When people ask questions like that, they aren't really seeking information, they are just being friendly. It is absolutely fine to brush the question off with something vague and generic like "We're just having a quiet Christmas ."

In fact, how many times have you heard the phrase "a quiet Christmas"? It is pretty much a code for "Something about Christmas is sad or difficult for me; I am gritting my teeth and getting on with it by keeping things minimal."

Most families have something difficult to deal with that becomes particularly hard at this time of year. So most people are more-or-less sensitive about leaving this sort of vague answer unchallenged.

If you happen to get one of the less sensitive questioners, then a second, similarly vague answer, is generally all that's needed, if necessary with a deflecting follow-up "What are your plans?"

If you are finding Christmas conversations hard, just remind yourself that many of the people you are smalltalking with are engaged in their own strategic vagueness.
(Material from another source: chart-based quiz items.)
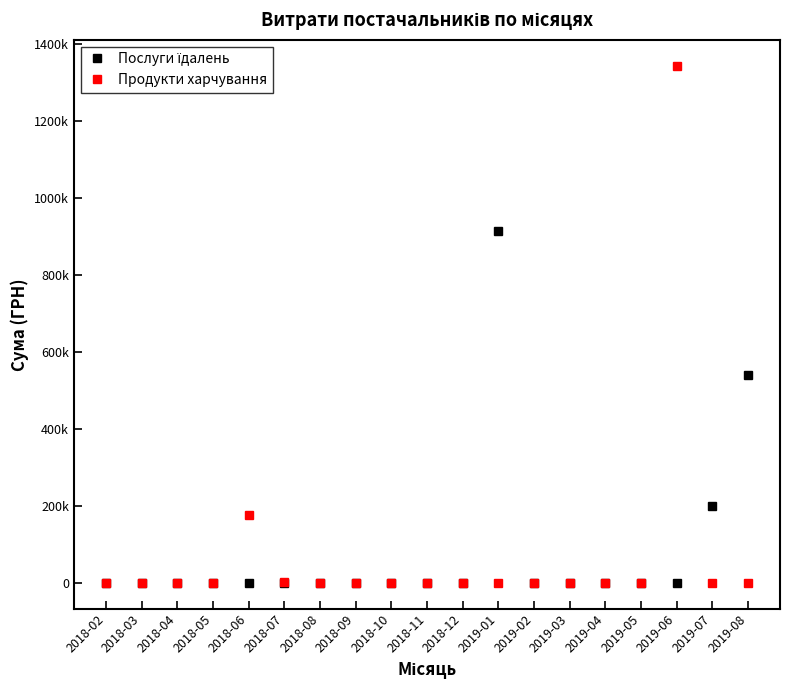

Is it true that Продукти харчування equals -895938.9 at 2019-01?

False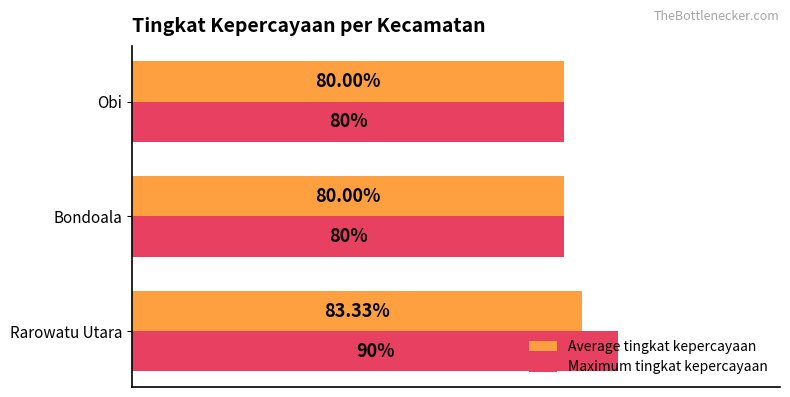

Which label corresponds to the largest value in the chart?

Rarowatu Utara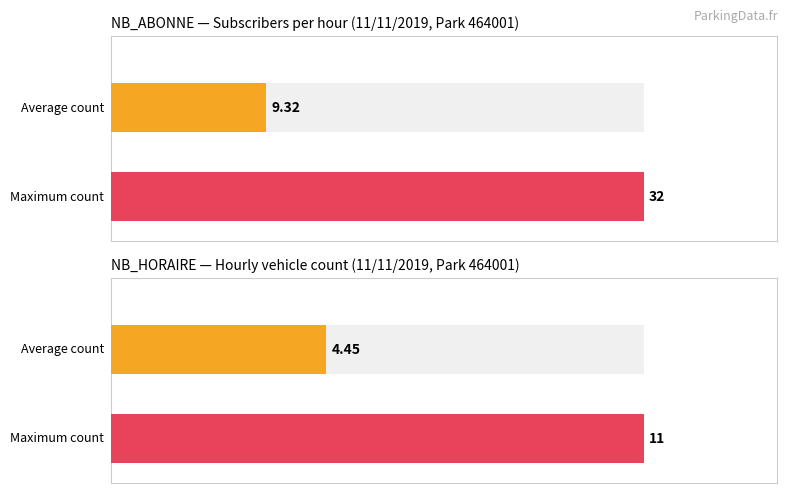

Which series has the largest total across all categories?

NB_ABONNE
Don't imagine that they all have some cosy fantasy version of Christmas that you are an outcast from.

Snorlaxo · 28/12/2024 18:01

The posts on here about Christmas when a family member has SN have provided me with food for thought. It has made me reconsider how to phrase things because there’s clearly a lot of variations that I hadn’t considered and I don’t want to make people feel down, defensive or embarrassed.